Oral application of E. cottonii extracts could enhance cutaneous healing however it showed a faster trend in ethanolic extract which manifested a complete healing in 15 days. Also this group showed a faster hair growth rate during the time. There is a direct association between hair follicle growth and rate of dermis repair. It is shown that skin containing large actively growing follicles, heals more rapidly than skins with not well growing well follicles. Literature scan showed that phenotype of dermal sheath cells is closely relevant to dermal wound healing. Although, the controversies regarding nature and origin of wound healing fibroblasts, it is widely believed that specialized wound healing cells (myofibroblasts) are prominent in granulation tissue formation and wound contraction (Naik-Mathuria et al., 2008).

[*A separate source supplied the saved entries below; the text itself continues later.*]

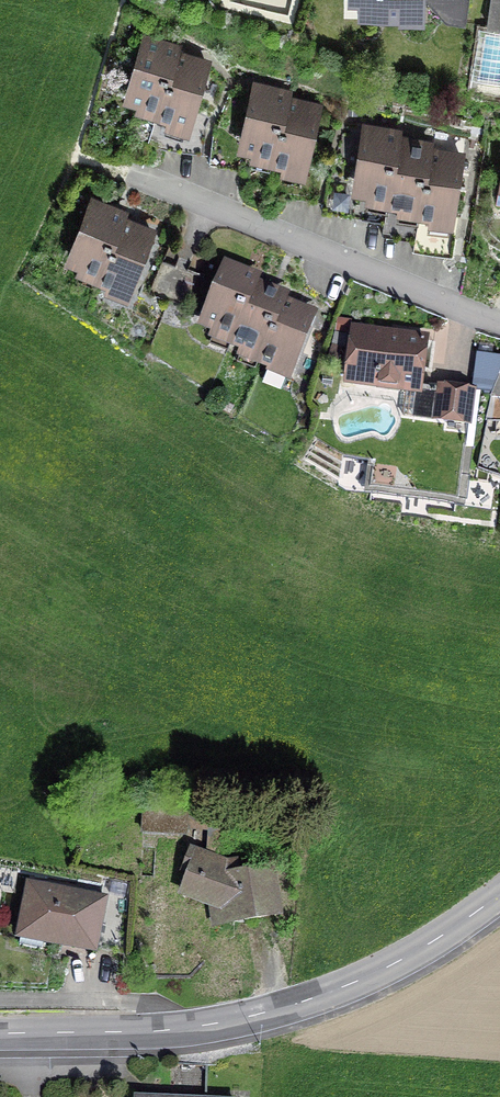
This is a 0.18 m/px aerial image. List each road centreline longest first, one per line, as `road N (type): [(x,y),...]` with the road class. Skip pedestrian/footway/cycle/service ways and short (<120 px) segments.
road 1 (tertiary): [(0,1033),(195,1028),(296,1005),(410,954),(499,894)]
road 2 (residential): [(499,323),(127,169)]

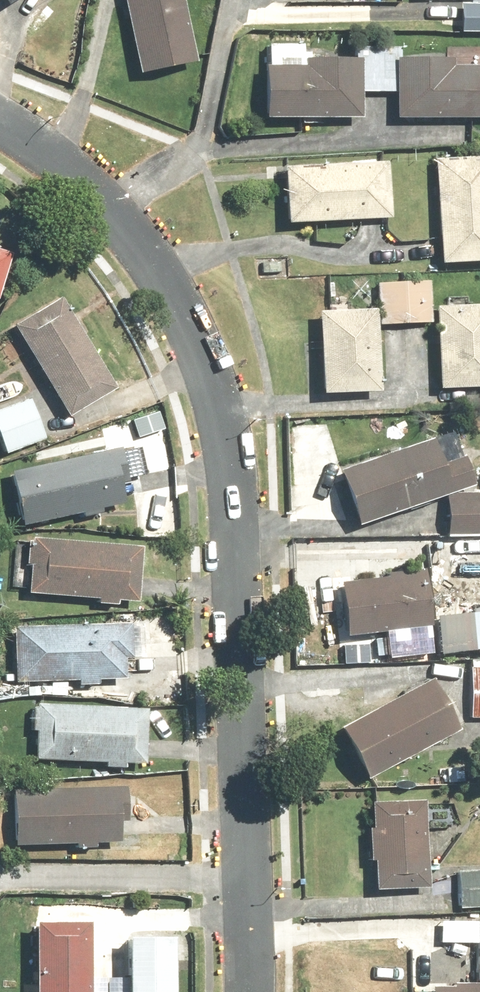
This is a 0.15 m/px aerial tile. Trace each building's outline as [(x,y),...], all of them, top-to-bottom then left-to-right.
[(25,0),(0,0),(0,16),(25,0)] [(132,84),(195,71),(180,0),(114,0),(132,84)] [(355,47),(355,99),(389,99),(389,127),(479,127),(479,67),(404,67),(404,47),(355,47)] [(257,48),(257,130),(350,130),(350,66),(304,66),(304,48),(257,48)] [(432,162),(432,269),(479,269),(479,162),(432,162)] [(385,166),(277,171),(280,232),(387,227),(385,166)] [(10,246),(0,243),(0,280),(10,246)] [(377,284),(376,330),(427,330),(427,285),(377,284)] [(60,304),(8,333),(59,421),(110,392),(60,304)] [(431,309),(430,395),(479,396),(479,309),(431,309)] [(315,315),(315,402),(372,403),(373,316),(315,315)] [(0,413),(0,460),(43,443),(27,402),(0,413)] [(330,480),(350,535),(440,504),(440,540),(479,540),(479,496),(474,496),(474,492),(454,436),(330,480)] [(114,452),(4,481),(18,534),(128,505),(114,452)] [(24,546),(23,602),(133,604),(134,547),(24,546)] [(332,591),(337,643),(426,635),(421,583),(332,591)] [(6,632),(5,691),(126,692),(127,634),(6,632)] [(425,684),(334,738),(364,789),(456,735),(425,684)] [(466,689),(465,723),(479,723),(479,689),(466,689)] [(141,714),(30,712),(29,771),(140,773),(141,714)] [(119,795),(9,793),(9,849),(118,850),(119,795)] [(366,807),(364,898),(424,899),(426,808),(366,807)] [(454,915),(479,915),(479,872),(454,871),(454,915)] [(36,991),(86,991),(85,920),(35,921),(36,991)] [(124,991),(166,991),(165,935),(123,936),(124,991)] [(434,991),(479,991),(479,984),(434,983),(434,991)]
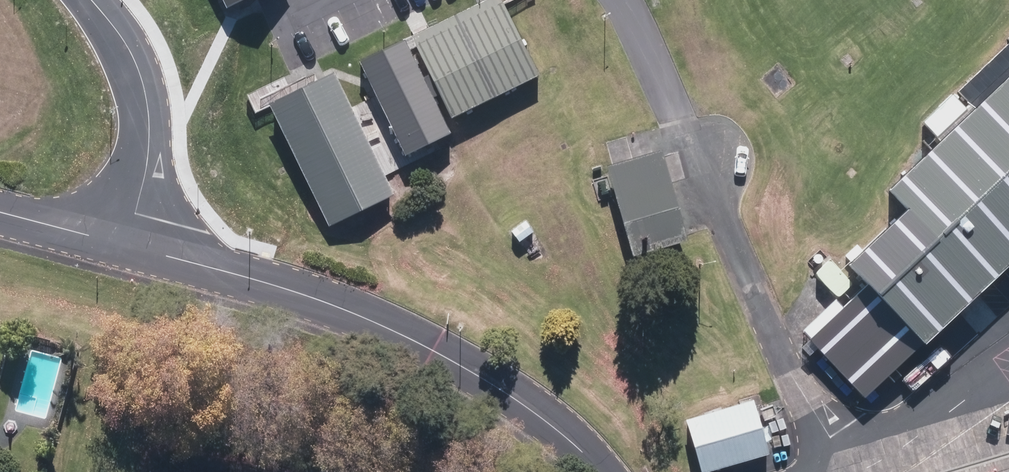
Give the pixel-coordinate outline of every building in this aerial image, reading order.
[(223,10),(247,0),(218,0),(223,10)] [(407,39),(399,42),(405,54),(413,50),(448,121),(455,118),(537,78),(498,3),(496,0),(489,0),(478,6),(429,28),(421,32),(413,36),(407,39)] [(399,42),(356,66),(365,83),(403,158),(446,136),(405,54),(399,42)] [(330,76),(265,108),(266,109),(325,229),(390,198),(330,76)] [(802,339),(861,399),(1006,263),(1008,261),(1008,76),(882,197),(898,214),(840,270),(856,287),(802,339)] [(612,166),(603,169),(605,177),(612,199),(628,260),(684,243),(682,237),(658,152),(612,166)] [(533,232),(525,222),(509,233),(512,239),(517,244),(533,232)] [(680,422),(690,452),(696,471),(712,471),(767,455),(752,403),(680,422)]
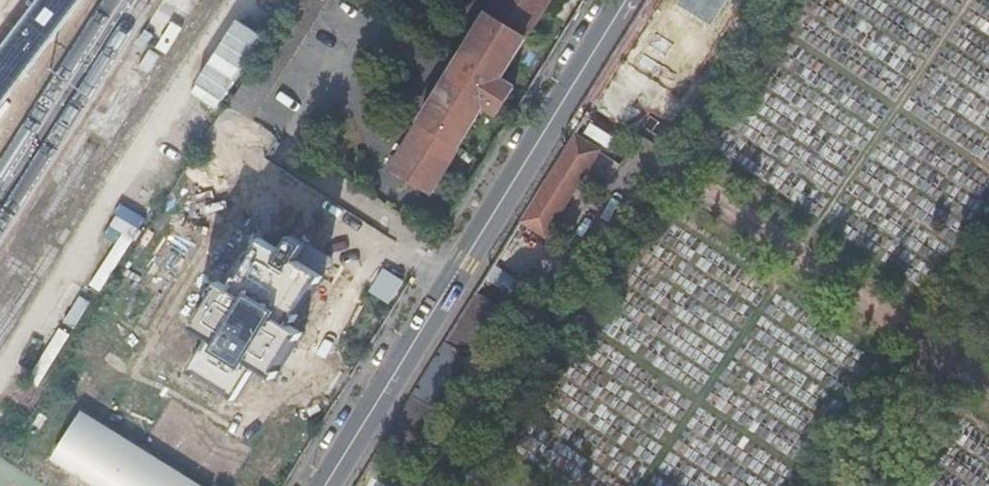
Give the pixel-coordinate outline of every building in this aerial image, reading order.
[(254,117),(328,0),(296,0),(231,103),(254,117)] [(548,0),(495,0),(390,169),(429,192),(484,105),(499,114),(515,87),(500,78),(548,0)] [(587,100),(643,133),(653,116),(667,116),(677,98),(677,69),(690,48),(690,62),(696,52),(708,52),(718,35),(718,19),(729,0),(679,0),(676,5),(697,18),(692,28),(680,21),(671,36),(671,12),(658,33),(658,4),(651,0),(651,22),(638,15),(587,100)] [(232,28),(194,91),(220,107),(258,45),(232,28)] [(766,120),(753,114),(744,134),(729,127),(718,150),(769,172),(777,153),(756,144),(766,120)] [(591,144),(574,133),(520,221),(547,237),(601,150),(591,144)] [(520,221),(500,253),(531,271),(537,262),(533,259),(540,247),(544,249),(551,239),(547,237),(520,221)] [(242,271),(238,278),(241,279),(237,286),(224,278),(220,283),(223,285),(203,316),(199,314),(196,321),(214,333),(193,364),(200,368),(202,365),(234,385),(231,388),(237,392),(258,361),(277,373),(282,366),(279,364),(300,332),(303,335),(307,329),(293,320),(297,314),(299,315),(304,308),(302,307),(321,276),(324,278),(328,272),(302,255),(311,239),(299,231),(289,247),(267,234),(263,239),(266,242),(246,273),(242,271)] [(385,267),(375,291),(395,300),(406,276),(385,267)] [(476,291),(446,339),(476,358),(505,309),(476,291)] [(445,341),(389,432),(414,448),(437,413),(432,410),(453,375),(451,367),(461,351),(445,341)] [(99,485),(199,485),(83,414),(55,458),(99,485)]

This study reported effectiveness of E. cottonii extracts in management of wound healing, hair growth and androgen-induced alopecia in the shortest possible period of time. It gives the impression that E. cottonii extracts (especially ethanolic form) could be used as a proper treatment approach in healing procedures and hair re-growth instances successfully and effectively however, further studies with purified components are required to appreciate the complete mechanism of wound healing and hair growing activity of ethanolic extract of E. cottonii.


Researchers would like to thank Mr. Kufli Che Noor for his supports in the animal study. This study was supported by the Ministry of Higher Education Fundamental Research Grant Scheme (project no: 91030).